If you've followed on from the script above the following script will check the domains and output valid ones, which in this case is HTTP status 200

import requests
import csv
from colorama import init, Fore
from tqdm import tqdm
import concurrent.futures
import time
from urllib3.exceptions import InsecureRequestWarning

# Suppress only the single warning from urllib3 needed.
requests.packages.urllib3.disable_warnings(category=InsecureRequestWarning)

# Initialize colorama
init()

# Headers to mimic a browser
HEADERS = {
    'User-Agent': 'Mozilla/5.0 (Windows NT 10.0; Win64; x64) AppleWebKit/537.36 (KHTML, like Gecko) Chrome/91.0.4472.124 Safari/537.36'
}

def check_url(url):
    # Add http:// if no protocol specified
    if not url.startswith(('http://', 'https://')):
        url = f'http://{url}'
    
    try:
        # Try HTTPS first
        response = requests.get(f'https://{url.replace("http://", "").replace("https://", "")}', 
                              headers=HEADERS, 
                              timeout=5,
                              verify=False)
        return (url, response.status_code, 'https')
    except:
        try:
            # Fall back to HTTP
            response = requests.get(url, 
                                  headers=HEADERS, 
                                  timeout=5,
                                  verify=False)
            return (url, response.status_code, 'http')
        except requests.exceptions.RequestException as e:
            return (url, 'Error', str(e)[:50])  # Truncate error message

def main():
    # Read URLs from file
    urls = []
    print(f"{Fore.WHITE}Reading URLs from file...")
    with open('valid_domains.txt', 'r') as file:
        urls = [line.strip() for line in file if line.strip()]

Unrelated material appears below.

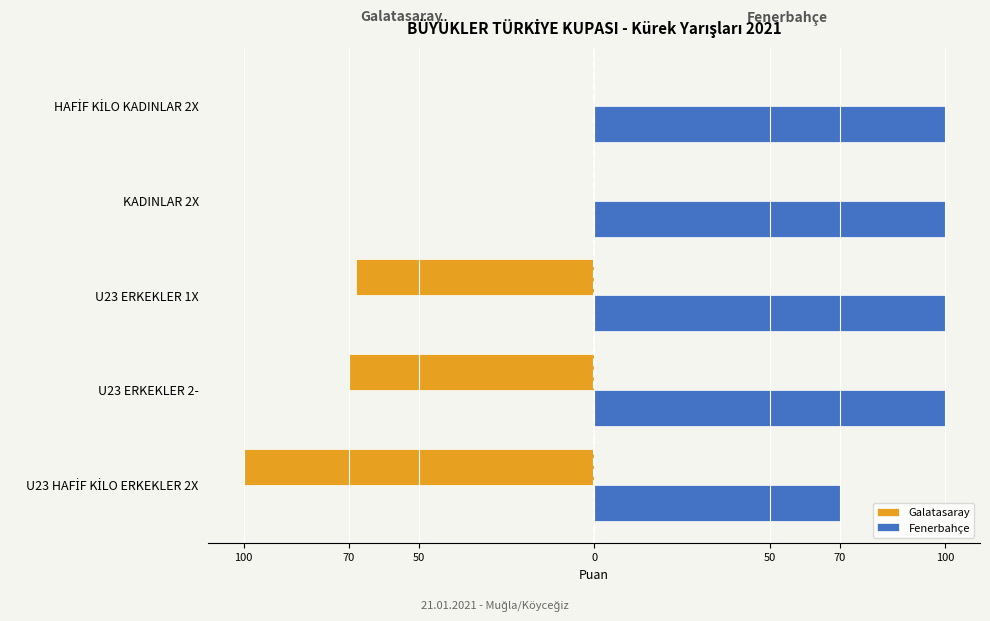

What are all the series names shown in the legend?

Galatasaray, Fenerbahçe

    total_urls = len(urls)
    print(f"{Fore.WHITE}Found {total_urls} URLs to check\n")

    results = []

    # Use ThreadPoolExecutor for parallel processing
    with concurrent.futures.ThreadPoolExecutor(max_workers=10) as executor:
        future_to_url = {executor.submit(check_url, url): url for url in urls}
        
        # Create progress bar
        with tqdm(total=total_urls, desc="Checking URLs", unit="url") as pbar:
            for future in concurrent.futures.as_completed(future_to_url):
                url = future_to_url[future]
                try:
                    url, status, protocol = future.result()
                    results.append([url, status, protocol])
                    
                    # Color code the output
                    if isinstance(status, int) and 200 <= status < 400:
                        print(f"{Fore.GREEN}[+] {url} - {status} ({protocol})")
                    else:
                        print(f"{Fore.RED}[-] {url} - {status} ({protocol})")
                except Exception as e:
                    results.append([url, 'Error', str(e)[:50]])
                    print(f"{Fore.RED}[-] {url} - Error: {str(e)[:50]}")
                
                pbar.update(1)

    # Write results to CSV
    print(f"\n{Fore.WHITE}Writing results to url_status.csv...")
    with open('url_status.csv', 'w', newline='') as file:
        writer = csv.writer(file)
        writer.writerow(['URL', 'Status', 'Protocol/Error'])
        writer.writerows(results)
    
    # Print summary
    success = sum(1 for r in results if isinstance(r[1], int) and 200 <= r[1] < 400)
    print(f"\n{Fore.WHITE}=== Summary ===")
    print(f"{Fore.GREEN}Successful connections: {success}")
    print(f"{Fore.RED}Failed connections: {total_urls - success}")
    print(f"{Fore.WHITE}Results saved to url_status.csv")

if __name__ == "__main__":
    main()

So here are our results:

4+ million certificates
4678 matched our wildcard search
3268 had some kind of valid A type DNS record
1255 were online, with some kind of web server responding

In future posts we will look at how to gather more information using our refined domain lists, including what techniques and software we can use for analysis.

In the mean time, the CT api scraper will keep running, and thank you for reading.